2PHTS admits the following performance bounds:

• Lower bound: For any $(\delta,J)$-PAC algorithm,

$$\mathbb{E}[\tau] \ge c^*(\nu) \ln\frac{1}{4\delta},$$

where $$c^*(\nu)^{-1} = \sup_{w \in \Delta_K} \inf_{u \in \text{Alt}(\nu)} \sum_{k=1}^K w_k D_{HG}(\mu_k, \mu_k^u)$$.

• Upper bound: $$\limsup_{\delta \to 0} \mathbb{E}[\tau]/\ln(1/\delta) \le c_u^*(s) + c_u^*(b)$$, separating cost for super-arm and base-arm phases.

Crucially, the phase decomposition yields order-of-magnitude reduction in probes compared to exhaustive search.

5. Practical Implementation, Parameters, and Simulation Results

Parameters:

• $\delta$ is split between phases ($\delta_1 + \delta_2 = \delta$).
• Choice of $J$ determined by codebook ($J = 2\lceil K/N\rceil - 1$ for $N$ antennas).
• Overlapping variants in Phase II use $2J$ arms to prevent boundary effects.

Simulation, as reported in (Wei et al., 2022):

• $N=64$ Tx antennas, $K=120$ beams, $J=3$.
• Channels with $L=3$ paths; noise $\sigma^2 = -80$ dBm.
• Across synthetic and "ray-tracing city" scenarios, 2PHTS requires $4\times$–$20\times$ fewer probes than exhaustive or vanilla track-and-stop, achieving $>97\%$ beam-detection probability.

6. Underlying Principles: Correlation Exploitation, Heteroscedasticity, and Latency Reduction

Targeted strategies leverage:

• Angular correlation: spatially proximate beams sharing high reward structure render wide-area sweeps unnecessary.
• Heteroscedastic modeling: measurement noise scales with mean reward, allowing sharper confidence intervals.
• Phased search: coarse localization in super-arm space, refined identification, minimizes expected probe count for target confidence.

In practical mmWave contexts, where coherence time ($\sim 35\,\mu$s) permits $>10^4$ slots, 2PHTS typically uses $O(10^2)$–$O(10^3)$ slots for full alignment.

7. Significance and Extensions

This paradigm extends to hierarchical codebooks, side-information pre-filtering, and adaptive grouping for non-uniform angular statistics.
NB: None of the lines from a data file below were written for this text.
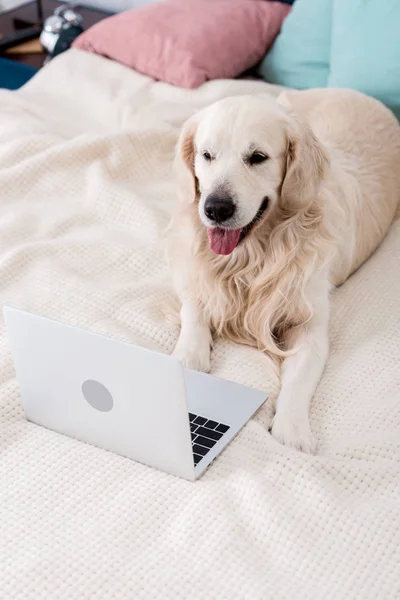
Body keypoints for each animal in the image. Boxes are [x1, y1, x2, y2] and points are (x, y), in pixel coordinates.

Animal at [166, 89, 400, 452]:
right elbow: (194, 309)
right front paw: (189, 356)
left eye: (257, 157)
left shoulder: (310, 326)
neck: (253, 257)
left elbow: (299, 381)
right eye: (207, 155)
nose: (215, 208)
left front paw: (292, 431)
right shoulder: (193, 275)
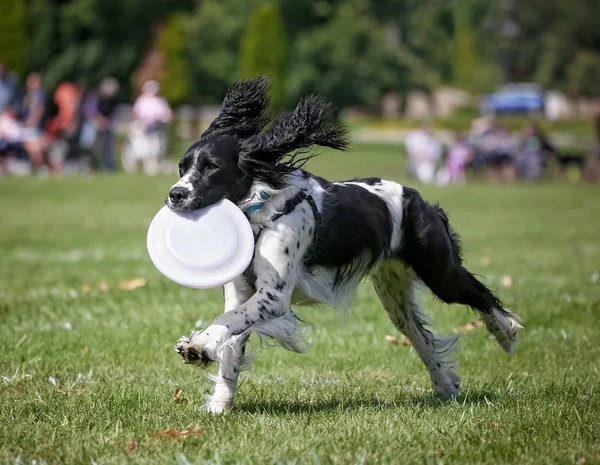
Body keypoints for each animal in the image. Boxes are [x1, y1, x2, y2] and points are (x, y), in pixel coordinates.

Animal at [168, 77, 520, 414]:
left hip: (440, 273)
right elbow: (231, 343)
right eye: (182, 166)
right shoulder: (242, 290)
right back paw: (446, 388)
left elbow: (228, 320)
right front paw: (219, 404)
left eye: (212, 167)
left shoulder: (273, 296)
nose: (175, 194)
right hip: (395, 299)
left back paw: (506, 332)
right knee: (423, 339)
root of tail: (418, 198)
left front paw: (198, 346)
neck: (258, 212)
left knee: (482, 296)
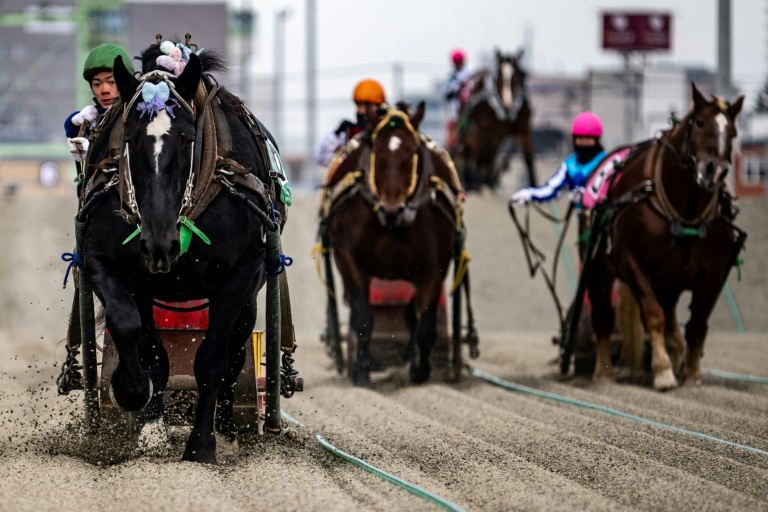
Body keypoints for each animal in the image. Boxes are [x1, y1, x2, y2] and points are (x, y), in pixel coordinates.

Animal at [81, 47, 286, 464]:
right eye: (130, 138)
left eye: (188, 138)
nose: (160, 244)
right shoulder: (105, 261)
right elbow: (133, 332)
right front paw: (136, 402)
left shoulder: (241, 273)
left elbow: (212, 360)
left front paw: (202, 444)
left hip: (250, 295)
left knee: (235, 352)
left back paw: (225, 431)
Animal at [322, 103, 464, 384]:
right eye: (378, 153)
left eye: (412, 153)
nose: (393, 209)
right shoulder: (348, 257)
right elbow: (362, 316)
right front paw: (361, 370)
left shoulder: (434, 264)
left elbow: (426, 321)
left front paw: (421, 370)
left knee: (412, 315)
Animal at [450, 48, 536, 191]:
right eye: (499, 78)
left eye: (517, 75)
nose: (507, 103)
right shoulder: (483, 129)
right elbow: (479, 156)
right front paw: (477, 184)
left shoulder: (524, 128)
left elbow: (529, 159)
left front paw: (534, 186)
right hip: (468, 127)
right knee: (469, 151)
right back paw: (470, 179)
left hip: (496, 135)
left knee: (491, 154)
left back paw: (487, 180)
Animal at [584, 83, 744, 388]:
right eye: (700, 123)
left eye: (732, 131)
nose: (714, 170)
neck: (684, 212)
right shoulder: (631, 261)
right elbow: (653, 315)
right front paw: (663, 372)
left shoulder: (715, 271)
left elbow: (697, 325)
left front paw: (691, 374)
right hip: (600, 268)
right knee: (602, 316)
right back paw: (603, 373)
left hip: (670, 278)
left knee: (671, 315)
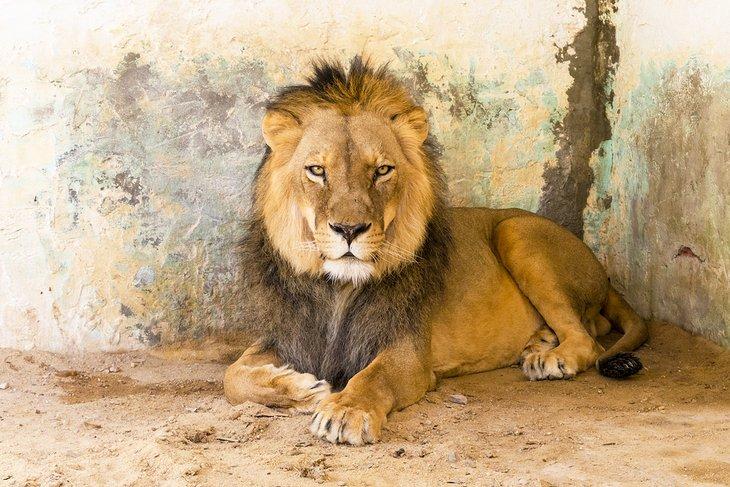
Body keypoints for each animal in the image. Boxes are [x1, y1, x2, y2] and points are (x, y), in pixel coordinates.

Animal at [223, 57, 649, 445]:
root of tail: (605, 272)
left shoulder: (408, 350)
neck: (338, 289)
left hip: (516, 232)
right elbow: (233, 375)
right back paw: (539, 341)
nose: (349, 230)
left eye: (382, 171)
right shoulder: (291, 334)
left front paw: (345, 411)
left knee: (590, 338)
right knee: (596, 325)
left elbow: (372, 377)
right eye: (316, 171)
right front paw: (302, 387)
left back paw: (550, 357)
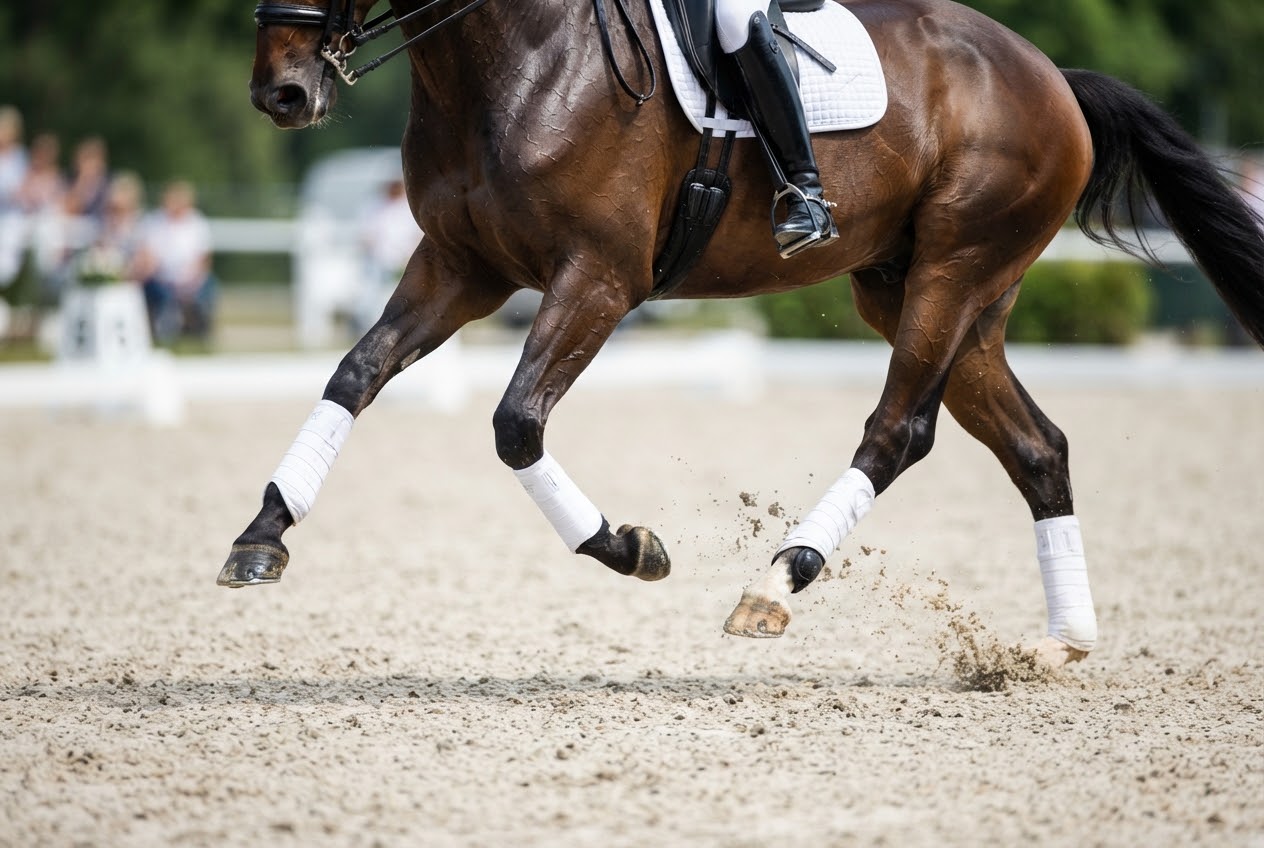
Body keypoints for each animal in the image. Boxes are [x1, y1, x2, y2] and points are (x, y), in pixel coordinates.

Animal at [223, 0, 1264, 668]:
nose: (281, 93)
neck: (514, 59)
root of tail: (1051, 76)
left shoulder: (596, 277)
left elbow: (516, 422)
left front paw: (628, 545)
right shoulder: (459, 266)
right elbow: (355, 374)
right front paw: (263, 535)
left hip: (955, 271)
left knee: (899, 431)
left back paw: (776, 582)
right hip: (933, 296)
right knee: (1037, 447)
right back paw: (1062, 643)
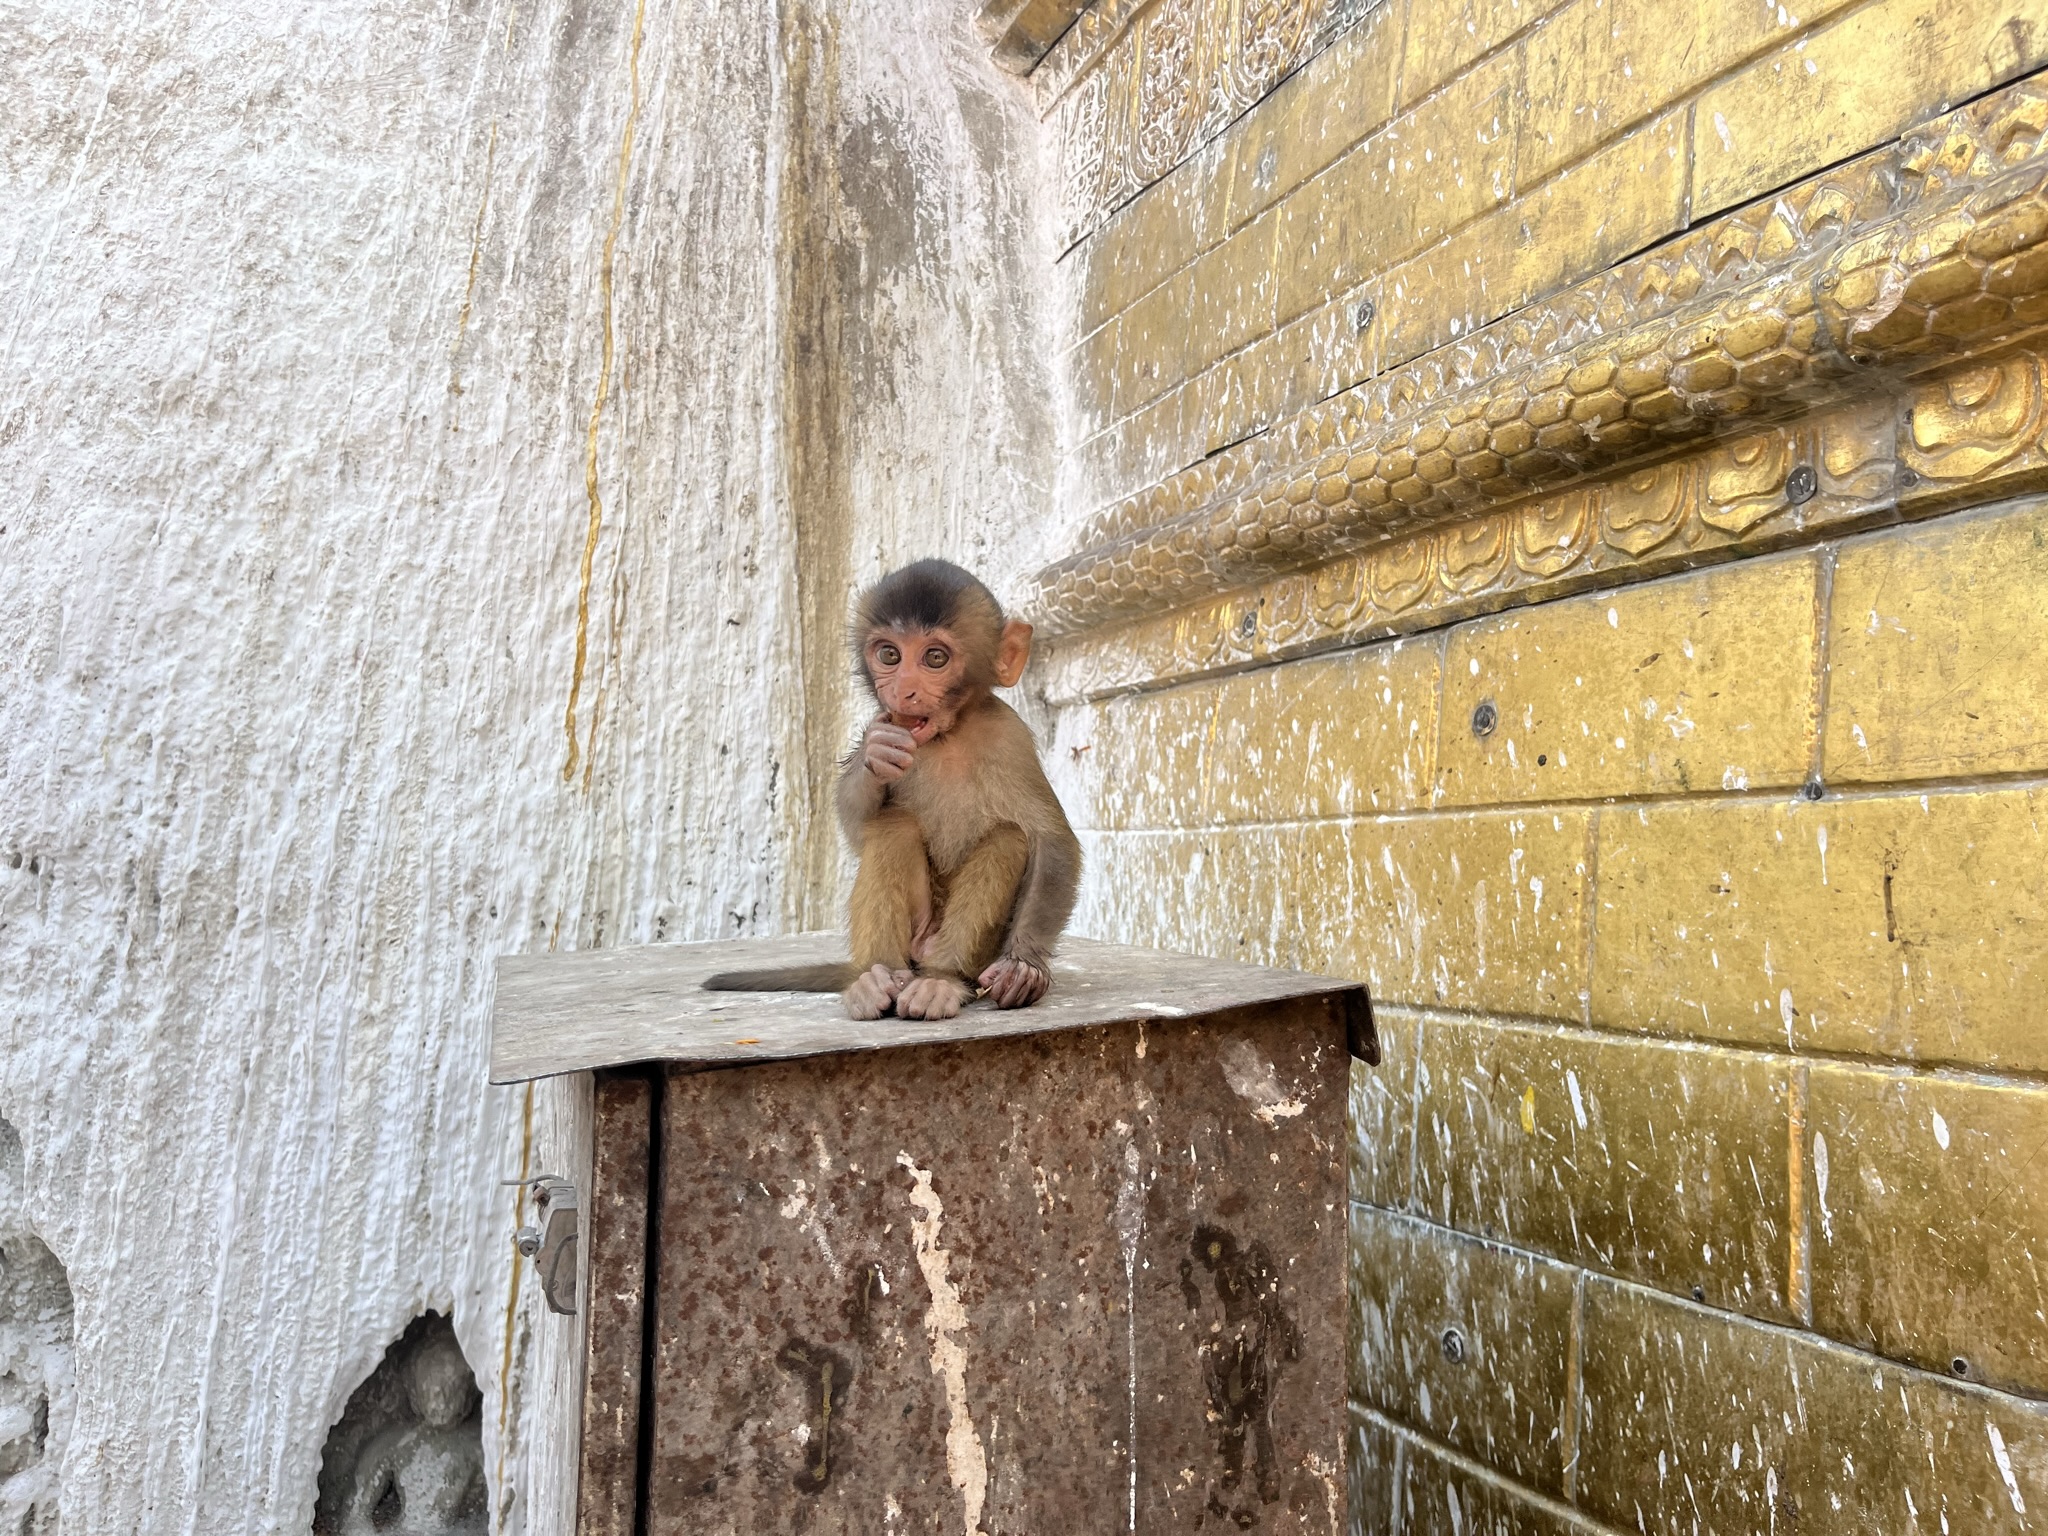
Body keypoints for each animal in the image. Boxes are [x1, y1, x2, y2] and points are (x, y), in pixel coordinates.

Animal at [704, 559, 1083, 1022]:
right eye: (889, 655)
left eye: (935, 658)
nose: (903, 690)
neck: (948, 735)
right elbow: (858, 829)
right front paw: (875, 753)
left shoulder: (1008, 736)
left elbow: (1053, 841)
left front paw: (1024, 966)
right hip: (910, 941)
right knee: (891, 824)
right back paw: (874, 979)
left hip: (972, 953)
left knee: (1008, 838)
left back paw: (941, 980)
The method generalizes to broader pure-exploration problems in high-dimensional search, provided the reward topology admits sufficient local smoothness. Hyperparameter tuning (e.g., $\alpha$ in $\beta(t,\delta,\alpha)$, initial pulls, overlapping window size) is implementation-driven; rigorous bounds serve as design guidance for practical system deployment.

The targeted beam alignment strategy, as exemplified by 2PHTS, marks an intersection of multi-armed bandit theory, angular correlation modeling, and phased search logic that achieves provable latency minimization and high-confidence operation in wide-band beamforming systems (Wei et al., 2022).